YOUR ASSIGNMENT: Retype exactly the lines that run from the start of the data to the line holding "Wireless computer control", including both, and only those.

[Dataset records]
--- START ---

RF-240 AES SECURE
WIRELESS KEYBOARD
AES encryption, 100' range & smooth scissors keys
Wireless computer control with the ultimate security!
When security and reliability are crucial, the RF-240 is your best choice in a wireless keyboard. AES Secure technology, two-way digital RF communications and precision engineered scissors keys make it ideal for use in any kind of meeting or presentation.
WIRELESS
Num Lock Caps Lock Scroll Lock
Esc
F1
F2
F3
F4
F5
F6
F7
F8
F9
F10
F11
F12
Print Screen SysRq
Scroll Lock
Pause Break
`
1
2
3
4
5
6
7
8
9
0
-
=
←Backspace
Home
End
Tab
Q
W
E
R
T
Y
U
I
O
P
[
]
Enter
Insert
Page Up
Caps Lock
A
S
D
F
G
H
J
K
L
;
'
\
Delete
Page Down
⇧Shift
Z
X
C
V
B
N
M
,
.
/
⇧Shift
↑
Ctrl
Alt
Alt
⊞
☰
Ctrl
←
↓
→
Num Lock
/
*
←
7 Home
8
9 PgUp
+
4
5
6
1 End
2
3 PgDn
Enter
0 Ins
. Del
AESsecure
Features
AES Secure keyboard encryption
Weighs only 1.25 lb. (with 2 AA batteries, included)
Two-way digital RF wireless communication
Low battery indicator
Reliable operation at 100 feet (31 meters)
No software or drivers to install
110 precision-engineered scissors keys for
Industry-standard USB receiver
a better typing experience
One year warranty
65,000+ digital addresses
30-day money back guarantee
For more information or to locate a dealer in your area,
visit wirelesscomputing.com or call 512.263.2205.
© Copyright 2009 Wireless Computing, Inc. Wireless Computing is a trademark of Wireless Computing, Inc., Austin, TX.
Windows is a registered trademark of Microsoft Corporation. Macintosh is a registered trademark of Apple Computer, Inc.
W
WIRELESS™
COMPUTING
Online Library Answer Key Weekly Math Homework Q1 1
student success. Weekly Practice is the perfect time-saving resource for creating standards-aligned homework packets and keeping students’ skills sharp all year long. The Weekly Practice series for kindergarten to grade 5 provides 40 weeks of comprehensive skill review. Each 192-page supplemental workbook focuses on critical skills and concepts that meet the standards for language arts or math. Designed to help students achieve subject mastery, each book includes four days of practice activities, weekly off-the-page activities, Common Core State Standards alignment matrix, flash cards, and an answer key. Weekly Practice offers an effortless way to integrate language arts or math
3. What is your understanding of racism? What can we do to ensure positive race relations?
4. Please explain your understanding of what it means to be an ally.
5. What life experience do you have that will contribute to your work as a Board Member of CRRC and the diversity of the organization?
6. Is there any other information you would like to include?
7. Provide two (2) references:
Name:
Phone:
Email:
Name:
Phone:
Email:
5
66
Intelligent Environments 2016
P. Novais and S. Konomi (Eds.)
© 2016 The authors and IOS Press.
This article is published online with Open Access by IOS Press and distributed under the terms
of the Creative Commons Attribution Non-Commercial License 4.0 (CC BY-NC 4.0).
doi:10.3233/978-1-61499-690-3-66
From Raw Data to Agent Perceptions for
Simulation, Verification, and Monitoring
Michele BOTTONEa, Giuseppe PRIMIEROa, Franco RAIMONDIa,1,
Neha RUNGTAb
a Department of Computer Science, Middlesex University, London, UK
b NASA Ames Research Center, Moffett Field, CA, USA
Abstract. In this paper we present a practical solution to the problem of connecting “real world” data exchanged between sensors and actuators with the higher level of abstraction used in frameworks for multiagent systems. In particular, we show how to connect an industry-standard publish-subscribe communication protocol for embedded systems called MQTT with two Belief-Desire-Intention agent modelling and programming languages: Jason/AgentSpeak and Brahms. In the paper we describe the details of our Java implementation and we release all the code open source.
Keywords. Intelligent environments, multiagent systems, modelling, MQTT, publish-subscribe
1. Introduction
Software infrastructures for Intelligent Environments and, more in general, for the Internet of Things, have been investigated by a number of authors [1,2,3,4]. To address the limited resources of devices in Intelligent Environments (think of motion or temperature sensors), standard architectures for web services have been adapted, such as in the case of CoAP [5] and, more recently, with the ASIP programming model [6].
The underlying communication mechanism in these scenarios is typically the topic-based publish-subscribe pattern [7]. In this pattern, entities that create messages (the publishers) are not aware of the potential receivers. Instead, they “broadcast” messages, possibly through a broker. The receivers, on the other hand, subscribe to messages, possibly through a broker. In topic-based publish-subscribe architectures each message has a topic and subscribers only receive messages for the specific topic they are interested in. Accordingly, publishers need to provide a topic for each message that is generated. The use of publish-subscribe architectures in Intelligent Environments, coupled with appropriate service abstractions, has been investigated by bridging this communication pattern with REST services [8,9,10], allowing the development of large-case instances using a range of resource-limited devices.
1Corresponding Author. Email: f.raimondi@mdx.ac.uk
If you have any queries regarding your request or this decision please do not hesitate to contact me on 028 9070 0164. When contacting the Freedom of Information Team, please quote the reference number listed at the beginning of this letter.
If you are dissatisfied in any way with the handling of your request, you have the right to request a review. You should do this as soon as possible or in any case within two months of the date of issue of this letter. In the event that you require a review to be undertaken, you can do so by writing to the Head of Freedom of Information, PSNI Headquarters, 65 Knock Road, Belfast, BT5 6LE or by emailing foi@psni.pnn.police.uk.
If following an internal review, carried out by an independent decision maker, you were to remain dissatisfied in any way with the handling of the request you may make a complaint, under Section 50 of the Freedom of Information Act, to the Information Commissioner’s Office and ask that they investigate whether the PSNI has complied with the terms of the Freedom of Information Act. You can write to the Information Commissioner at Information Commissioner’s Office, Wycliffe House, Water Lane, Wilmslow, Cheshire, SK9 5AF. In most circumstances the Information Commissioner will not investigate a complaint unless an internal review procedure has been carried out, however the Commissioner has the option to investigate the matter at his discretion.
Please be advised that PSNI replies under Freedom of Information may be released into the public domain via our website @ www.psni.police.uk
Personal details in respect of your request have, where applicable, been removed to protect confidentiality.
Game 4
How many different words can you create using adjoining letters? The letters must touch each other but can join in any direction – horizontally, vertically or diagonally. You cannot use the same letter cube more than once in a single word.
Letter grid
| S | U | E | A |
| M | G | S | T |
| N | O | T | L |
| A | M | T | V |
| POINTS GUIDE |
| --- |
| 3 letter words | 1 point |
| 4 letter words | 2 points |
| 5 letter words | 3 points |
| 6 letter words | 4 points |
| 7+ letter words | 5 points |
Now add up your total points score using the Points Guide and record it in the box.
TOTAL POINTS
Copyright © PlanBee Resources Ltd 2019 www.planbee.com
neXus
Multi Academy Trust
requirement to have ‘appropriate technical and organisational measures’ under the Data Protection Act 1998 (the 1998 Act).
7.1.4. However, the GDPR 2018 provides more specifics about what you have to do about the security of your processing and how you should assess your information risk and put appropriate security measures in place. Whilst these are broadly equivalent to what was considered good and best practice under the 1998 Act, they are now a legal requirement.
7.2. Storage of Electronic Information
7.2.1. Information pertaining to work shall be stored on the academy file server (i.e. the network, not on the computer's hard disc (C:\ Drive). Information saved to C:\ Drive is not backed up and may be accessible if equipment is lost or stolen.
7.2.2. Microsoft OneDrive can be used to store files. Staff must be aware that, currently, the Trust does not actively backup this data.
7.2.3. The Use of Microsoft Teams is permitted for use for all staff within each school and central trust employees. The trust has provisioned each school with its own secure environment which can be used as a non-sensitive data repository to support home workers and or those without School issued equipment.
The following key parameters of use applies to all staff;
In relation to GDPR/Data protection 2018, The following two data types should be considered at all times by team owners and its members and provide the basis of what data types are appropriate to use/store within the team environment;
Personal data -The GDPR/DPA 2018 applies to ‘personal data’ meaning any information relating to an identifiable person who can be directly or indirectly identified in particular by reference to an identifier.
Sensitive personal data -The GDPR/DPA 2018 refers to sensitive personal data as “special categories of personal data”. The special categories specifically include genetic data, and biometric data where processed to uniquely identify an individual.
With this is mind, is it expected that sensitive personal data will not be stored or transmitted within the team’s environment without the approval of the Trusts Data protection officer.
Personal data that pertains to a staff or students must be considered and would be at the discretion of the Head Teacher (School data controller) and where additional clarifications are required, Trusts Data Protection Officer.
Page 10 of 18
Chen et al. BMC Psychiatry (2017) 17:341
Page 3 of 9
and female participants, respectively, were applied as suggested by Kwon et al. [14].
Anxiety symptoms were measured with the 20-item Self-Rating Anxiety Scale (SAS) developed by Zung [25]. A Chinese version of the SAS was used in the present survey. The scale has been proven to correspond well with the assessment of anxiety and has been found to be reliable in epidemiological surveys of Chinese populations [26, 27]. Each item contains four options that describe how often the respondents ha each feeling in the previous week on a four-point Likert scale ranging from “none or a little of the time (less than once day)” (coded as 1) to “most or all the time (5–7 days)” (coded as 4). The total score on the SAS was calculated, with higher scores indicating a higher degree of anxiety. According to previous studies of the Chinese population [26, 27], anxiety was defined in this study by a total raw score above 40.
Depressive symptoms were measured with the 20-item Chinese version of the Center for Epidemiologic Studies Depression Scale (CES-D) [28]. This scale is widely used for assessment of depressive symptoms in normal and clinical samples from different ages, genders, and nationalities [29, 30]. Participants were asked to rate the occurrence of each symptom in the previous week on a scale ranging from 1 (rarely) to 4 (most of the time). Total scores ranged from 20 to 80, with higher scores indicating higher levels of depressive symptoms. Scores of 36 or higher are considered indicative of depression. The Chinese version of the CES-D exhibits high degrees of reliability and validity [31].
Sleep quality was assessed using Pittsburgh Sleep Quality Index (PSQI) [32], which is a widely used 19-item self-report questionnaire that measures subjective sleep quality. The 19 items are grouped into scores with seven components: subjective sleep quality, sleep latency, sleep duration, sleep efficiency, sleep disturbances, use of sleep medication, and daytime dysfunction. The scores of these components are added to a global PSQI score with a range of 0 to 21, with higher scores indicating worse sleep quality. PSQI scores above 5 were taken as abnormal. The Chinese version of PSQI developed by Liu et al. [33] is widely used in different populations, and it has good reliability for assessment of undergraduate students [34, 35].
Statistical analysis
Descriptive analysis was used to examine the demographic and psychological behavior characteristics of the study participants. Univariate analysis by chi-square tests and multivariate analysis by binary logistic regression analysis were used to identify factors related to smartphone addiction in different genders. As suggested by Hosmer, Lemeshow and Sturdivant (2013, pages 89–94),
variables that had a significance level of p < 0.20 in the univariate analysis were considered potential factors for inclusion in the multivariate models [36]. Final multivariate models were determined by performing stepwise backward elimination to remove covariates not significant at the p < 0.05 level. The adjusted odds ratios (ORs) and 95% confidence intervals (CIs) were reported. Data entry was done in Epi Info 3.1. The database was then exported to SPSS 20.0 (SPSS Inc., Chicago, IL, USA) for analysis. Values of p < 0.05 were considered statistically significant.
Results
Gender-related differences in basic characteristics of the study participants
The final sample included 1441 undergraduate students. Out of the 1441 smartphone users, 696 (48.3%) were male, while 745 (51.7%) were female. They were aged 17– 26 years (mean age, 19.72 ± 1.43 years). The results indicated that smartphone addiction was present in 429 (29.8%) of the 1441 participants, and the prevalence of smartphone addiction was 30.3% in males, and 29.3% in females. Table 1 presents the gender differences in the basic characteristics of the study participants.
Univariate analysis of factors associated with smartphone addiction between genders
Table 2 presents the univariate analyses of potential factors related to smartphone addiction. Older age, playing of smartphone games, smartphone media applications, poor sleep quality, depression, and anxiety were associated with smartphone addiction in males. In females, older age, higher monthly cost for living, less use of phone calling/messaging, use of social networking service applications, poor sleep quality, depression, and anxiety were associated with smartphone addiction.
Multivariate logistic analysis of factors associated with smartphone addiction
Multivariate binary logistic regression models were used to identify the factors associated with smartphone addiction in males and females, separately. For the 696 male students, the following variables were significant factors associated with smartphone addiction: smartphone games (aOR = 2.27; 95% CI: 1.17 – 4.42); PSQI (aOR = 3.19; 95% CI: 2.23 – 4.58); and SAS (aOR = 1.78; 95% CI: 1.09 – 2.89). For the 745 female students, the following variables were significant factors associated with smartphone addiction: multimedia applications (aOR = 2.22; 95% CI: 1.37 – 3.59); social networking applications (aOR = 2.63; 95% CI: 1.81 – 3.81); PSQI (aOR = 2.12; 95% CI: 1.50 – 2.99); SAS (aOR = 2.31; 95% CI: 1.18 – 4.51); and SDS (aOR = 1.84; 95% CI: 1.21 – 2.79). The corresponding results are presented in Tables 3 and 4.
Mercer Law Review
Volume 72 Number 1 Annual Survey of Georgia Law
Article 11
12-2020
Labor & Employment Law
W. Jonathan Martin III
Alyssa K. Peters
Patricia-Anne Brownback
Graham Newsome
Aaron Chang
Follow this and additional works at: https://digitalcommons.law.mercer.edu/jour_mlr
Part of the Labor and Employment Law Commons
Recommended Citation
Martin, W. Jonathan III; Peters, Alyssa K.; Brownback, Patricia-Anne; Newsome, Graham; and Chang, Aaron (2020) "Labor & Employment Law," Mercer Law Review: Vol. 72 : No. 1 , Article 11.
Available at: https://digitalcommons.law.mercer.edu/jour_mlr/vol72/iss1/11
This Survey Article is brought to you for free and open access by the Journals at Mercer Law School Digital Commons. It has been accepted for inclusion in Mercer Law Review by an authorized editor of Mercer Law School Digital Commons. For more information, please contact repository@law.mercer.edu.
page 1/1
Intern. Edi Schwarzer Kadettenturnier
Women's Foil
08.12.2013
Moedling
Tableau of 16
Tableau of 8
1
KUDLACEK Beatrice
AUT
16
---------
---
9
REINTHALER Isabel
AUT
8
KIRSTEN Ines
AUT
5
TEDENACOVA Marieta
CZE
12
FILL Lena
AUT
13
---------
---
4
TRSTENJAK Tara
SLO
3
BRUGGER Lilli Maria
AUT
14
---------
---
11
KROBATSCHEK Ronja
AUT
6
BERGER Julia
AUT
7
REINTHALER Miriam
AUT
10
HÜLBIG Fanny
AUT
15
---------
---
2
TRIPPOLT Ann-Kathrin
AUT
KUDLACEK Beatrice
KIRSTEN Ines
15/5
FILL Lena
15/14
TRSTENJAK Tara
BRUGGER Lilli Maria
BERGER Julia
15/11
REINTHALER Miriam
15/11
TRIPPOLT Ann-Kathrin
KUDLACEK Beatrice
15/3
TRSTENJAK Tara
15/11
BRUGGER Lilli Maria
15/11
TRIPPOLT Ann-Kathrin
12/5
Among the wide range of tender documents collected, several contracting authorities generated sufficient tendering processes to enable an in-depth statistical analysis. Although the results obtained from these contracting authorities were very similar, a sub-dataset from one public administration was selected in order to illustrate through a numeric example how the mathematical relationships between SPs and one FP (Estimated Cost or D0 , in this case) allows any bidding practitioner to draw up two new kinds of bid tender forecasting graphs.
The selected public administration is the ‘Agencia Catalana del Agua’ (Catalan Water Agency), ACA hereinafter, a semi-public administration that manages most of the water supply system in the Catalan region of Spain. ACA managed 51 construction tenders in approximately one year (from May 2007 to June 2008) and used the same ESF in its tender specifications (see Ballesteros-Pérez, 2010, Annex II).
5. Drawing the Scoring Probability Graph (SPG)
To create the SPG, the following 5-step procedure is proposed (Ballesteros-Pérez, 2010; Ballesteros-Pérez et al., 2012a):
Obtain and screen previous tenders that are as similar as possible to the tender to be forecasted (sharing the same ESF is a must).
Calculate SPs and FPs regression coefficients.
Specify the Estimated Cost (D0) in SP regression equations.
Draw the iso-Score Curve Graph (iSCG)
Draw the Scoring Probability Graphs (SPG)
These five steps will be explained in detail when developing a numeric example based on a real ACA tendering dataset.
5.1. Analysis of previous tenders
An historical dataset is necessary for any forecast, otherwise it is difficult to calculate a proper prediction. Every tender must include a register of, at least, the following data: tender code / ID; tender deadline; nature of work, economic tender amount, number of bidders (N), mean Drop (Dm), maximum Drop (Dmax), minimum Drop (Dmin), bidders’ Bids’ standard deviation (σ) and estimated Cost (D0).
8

--- END ---

SOLUTION TO THIS TASK:
RF-240 AES SECURE
WIRELESS KEYBOARD
AES encryption, 100' range & smooth scissors keys
Wireless computer control with the ultimate security!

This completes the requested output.